_VOS CONSIGNES:_
1) Répondez aux questions suivantes à partir du texte sur le microféminisme, placé ci-dessous.
(a) Qui a popularisé le terme « microféminisme », et quelle est sa profession ?
(b) Combien de commentaires la vidéo TikTok de cette personne a-t-elle suscités ?
(c) Quel type de compliments Mahlet Yared s'abstient-elle de faire ?
2) Transcrivez sans rien changer le passage du texte sur le microféminisme, placé ci-dessous, qui s'ouvre sur les mots « En effet, Mahlet » et se clôt sur les mots « posent au quotidien. ».

_TEXTE FOURNI:_
====================

C’est quoi, le microféminisme ?
Très en vogue sur les réseaux sociaux depuis le début de l’année 2024, le microféminisme est une tendance qui regroupe différentes astuces ayant pour but de renverser le patriarcat au quotidien, rien de moins.
C’est l’animatrice et productrice américaine Ashley Chaney qui a popularisé le terme désignant ce mouvement qui encapsule toutes sortes manières de participer à ce « féminisme des petits gestes ».
Dans cette vidéo TikTok, Ashley Chaney, bien confortablement étendue dans son lit, explique que lorsqu’elle envoie un mail à un PDG masculin ayant une assistante, elle inscrit toujours le courriel de celle-ci en premier. De surcroit, si la productrice écrit un courriel à un groupe de personnes, elle s’adresse toujours à la femme en premier dans le corps du message. « Probablement que personne ne le remarque, mais j’ai envie de montrer à la femme que je la vois », explique-t-elle fièrement, avant d’encourager les femmes à partager leurs propres actions microféministes.
Des millions de vues et plus de 6 000 commentaires plus tard, des milliers de femmes de partout dans le monde ont partagé leurs stratégies microféministes sur les réseaux sociaux.
Par exemple, la TikTokeuse Mahlet Yared, qui se réjouit de la popularisation du terme et de la tendance, considère que l’activisme féministe se situe bien souvent dans les détails.
En effet, Mahlet Yared explique que pour sa part, elle s’abstient de faire des compliments spécifiques aux corps des femmes, qu’ils soient positifs ou négatifs. « J’ai grandi entourée de beaucoup d’hommes et j’ai remarqué qu’ils basent souvent leurs compliments sur l’apparence physique des femmes », relève-t-elle. Donc, au lieu de commenter le poids ou l’apparence d’une femme, je priorise les compliments du genre “Tu rayonnes” ou “Tu as l’air radieuse aujourd’hui”. »
Microféminisme en action
À notre tour, nous avons sondé quelques femmes pour savoir quelles actions microféministes elles posent au quotidien.

====================

_NOTICES RÉPERTORIÉES:_
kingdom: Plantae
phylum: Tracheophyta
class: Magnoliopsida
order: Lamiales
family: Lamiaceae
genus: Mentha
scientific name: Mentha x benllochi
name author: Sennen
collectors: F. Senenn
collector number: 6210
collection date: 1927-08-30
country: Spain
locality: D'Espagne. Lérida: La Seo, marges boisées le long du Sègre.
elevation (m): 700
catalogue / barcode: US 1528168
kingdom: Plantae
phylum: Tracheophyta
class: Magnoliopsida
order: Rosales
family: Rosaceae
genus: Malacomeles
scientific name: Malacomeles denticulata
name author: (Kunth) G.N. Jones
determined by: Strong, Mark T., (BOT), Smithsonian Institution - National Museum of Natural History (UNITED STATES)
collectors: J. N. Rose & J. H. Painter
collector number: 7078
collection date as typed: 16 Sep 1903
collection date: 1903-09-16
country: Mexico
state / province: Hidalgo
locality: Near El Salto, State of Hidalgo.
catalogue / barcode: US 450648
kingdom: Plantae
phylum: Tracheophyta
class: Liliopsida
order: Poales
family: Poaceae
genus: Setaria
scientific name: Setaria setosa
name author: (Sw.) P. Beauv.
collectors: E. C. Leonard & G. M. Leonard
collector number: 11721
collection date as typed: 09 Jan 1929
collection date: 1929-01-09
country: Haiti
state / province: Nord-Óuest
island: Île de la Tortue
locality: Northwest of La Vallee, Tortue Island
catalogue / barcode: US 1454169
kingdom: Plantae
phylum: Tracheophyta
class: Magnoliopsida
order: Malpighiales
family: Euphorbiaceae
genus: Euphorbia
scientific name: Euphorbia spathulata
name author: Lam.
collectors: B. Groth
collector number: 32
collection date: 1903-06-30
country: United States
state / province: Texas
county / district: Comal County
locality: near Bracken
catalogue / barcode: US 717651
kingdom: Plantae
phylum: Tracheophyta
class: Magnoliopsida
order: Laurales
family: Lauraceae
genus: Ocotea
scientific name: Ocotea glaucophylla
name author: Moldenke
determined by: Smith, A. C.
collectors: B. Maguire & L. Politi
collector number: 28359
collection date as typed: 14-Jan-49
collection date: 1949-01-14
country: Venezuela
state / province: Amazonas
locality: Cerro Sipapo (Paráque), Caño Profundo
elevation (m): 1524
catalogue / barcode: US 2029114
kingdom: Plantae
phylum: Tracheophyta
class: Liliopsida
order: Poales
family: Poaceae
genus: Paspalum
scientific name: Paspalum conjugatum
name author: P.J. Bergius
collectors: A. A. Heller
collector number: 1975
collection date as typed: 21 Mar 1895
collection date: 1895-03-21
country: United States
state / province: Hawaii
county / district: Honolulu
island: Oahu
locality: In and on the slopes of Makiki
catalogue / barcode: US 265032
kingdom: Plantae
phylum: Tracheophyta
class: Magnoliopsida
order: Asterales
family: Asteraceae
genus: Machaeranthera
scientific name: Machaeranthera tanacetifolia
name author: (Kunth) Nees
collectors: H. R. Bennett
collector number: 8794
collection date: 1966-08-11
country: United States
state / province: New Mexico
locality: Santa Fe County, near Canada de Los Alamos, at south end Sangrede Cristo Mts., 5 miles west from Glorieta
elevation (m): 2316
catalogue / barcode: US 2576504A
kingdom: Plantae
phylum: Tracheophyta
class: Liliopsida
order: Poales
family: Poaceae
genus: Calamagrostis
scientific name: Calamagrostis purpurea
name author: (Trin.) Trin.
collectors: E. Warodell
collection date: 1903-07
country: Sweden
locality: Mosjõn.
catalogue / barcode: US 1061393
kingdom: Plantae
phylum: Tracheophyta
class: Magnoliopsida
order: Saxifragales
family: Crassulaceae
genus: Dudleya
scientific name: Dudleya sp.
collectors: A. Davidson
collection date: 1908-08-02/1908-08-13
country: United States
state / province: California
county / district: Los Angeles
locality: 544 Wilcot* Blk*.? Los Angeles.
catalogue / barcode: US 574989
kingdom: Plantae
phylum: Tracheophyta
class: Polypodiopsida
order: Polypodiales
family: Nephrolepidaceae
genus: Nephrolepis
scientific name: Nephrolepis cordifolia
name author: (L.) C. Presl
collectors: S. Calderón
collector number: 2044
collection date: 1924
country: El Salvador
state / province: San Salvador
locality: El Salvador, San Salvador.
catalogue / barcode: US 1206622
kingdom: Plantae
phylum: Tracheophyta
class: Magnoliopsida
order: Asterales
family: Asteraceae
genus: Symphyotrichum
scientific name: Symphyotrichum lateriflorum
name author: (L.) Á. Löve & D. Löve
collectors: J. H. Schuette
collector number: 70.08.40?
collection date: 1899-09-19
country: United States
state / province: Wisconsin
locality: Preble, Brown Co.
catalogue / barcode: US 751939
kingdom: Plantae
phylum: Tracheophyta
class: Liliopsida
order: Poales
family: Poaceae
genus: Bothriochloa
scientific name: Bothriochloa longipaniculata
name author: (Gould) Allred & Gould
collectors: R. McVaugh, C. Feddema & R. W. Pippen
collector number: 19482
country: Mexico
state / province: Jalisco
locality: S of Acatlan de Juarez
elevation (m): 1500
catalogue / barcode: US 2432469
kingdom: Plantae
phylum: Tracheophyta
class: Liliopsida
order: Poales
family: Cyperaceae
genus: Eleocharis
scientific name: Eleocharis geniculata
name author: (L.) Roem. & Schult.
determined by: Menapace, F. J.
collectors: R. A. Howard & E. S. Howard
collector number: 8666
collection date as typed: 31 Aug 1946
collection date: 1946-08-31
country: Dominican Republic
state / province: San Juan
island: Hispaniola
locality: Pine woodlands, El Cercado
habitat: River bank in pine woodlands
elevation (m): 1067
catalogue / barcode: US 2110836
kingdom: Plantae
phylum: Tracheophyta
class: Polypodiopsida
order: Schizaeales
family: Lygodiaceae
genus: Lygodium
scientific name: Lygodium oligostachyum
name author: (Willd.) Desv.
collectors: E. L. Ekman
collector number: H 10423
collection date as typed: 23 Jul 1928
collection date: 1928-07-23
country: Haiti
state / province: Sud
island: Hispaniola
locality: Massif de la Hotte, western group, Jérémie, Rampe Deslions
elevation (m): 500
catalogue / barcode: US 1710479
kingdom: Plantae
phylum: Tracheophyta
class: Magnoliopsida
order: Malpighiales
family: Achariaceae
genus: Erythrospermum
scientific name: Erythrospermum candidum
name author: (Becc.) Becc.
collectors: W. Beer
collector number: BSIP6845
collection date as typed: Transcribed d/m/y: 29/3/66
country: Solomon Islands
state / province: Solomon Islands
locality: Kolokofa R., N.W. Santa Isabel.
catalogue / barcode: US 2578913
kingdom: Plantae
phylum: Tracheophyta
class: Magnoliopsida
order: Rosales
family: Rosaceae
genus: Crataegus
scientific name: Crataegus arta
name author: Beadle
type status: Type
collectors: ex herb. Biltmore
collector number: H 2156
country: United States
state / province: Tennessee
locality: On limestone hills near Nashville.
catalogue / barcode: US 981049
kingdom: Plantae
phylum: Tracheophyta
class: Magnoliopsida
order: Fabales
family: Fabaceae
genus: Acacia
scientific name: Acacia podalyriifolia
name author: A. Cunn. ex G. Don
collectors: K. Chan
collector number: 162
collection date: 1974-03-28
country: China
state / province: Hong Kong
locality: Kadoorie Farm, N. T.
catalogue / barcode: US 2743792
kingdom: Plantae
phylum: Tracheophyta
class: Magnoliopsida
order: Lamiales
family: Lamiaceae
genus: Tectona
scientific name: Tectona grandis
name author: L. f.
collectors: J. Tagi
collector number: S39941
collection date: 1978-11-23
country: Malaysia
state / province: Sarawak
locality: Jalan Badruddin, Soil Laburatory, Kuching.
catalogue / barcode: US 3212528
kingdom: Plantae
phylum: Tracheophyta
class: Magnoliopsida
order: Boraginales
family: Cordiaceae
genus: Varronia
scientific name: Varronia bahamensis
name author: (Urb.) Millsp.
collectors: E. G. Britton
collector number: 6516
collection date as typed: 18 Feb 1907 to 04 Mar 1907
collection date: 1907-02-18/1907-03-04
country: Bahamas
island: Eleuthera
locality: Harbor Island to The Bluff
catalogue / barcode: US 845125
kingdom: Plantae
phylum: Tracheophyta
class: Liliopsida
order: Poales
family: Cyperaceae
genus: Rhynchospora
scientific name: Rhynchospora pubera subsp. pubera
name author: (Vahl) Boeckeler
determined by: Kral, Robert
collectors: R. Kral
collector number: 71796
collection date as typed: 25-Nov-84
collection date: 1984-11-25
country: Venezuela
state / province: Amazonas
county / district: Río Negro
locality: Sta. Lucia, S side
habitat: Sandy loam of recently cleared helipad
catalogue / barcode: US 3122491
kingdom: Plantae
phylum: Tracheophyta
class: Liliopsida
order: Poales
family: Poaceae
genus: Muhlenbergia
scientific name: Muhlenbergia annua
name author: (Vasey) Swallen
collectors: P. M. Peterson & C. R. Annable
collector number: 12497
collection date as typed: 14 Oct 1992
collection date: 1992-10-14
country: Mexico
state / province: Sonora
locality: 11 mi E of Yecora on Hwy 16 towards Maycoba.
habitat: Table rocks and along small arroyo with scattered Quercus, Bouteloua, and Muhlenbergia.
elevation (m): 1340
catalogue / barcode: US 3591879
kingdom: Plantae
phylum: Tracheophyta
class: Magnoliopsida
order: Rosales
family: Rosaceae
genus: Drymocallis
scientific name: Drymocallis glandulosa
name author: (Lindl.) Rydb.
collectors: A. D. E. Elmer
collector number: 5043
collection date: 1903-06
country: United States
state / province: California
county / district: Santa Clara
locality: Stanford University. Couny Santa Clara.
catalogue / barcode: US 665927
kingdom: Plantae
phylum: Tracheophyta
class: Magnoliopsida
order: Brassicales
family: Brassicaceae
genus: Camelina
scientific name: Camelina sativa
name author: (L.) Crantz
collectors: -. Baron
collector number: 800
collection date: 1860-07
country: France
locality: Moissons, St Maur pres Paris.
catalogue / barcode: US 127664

====================

_RÉSULTATS ATTENDUS:_
1)
(a) C'est Ashley Chaney, animatrice et productrice américaine.
(b) La vidéo a suscité plus de 6 000 commentaires.
(c) Elle s'abstient de faire des compliments spécifiques aux corps des femmes, qu'ils soient positifs ou négatifs.

2)
En effet, Mahlet Yared explique que pour sa part, elle s’abstient de faire des compliments spécifiques aux corps des femmes, qu’ils soient positifs ou négatifs. « J’ai grandi entourée de beaucoup d’hommes et j’ai remarqué qu’ils basent souvent leurs compliments sur l’apparence physique des femmes », relève-t-elle. Donc, au lieu de commenter le poids ou l’apparence d’une femme, je priorise les compliments du genre “Tu rayonnes” ou “Tu as l’air radieuse aujourd’hui”. »
Microféminisme en action
À notre tour, nous avons sondé quelques femmes pour savoir quelles actions microféministes elles posent au quotidien.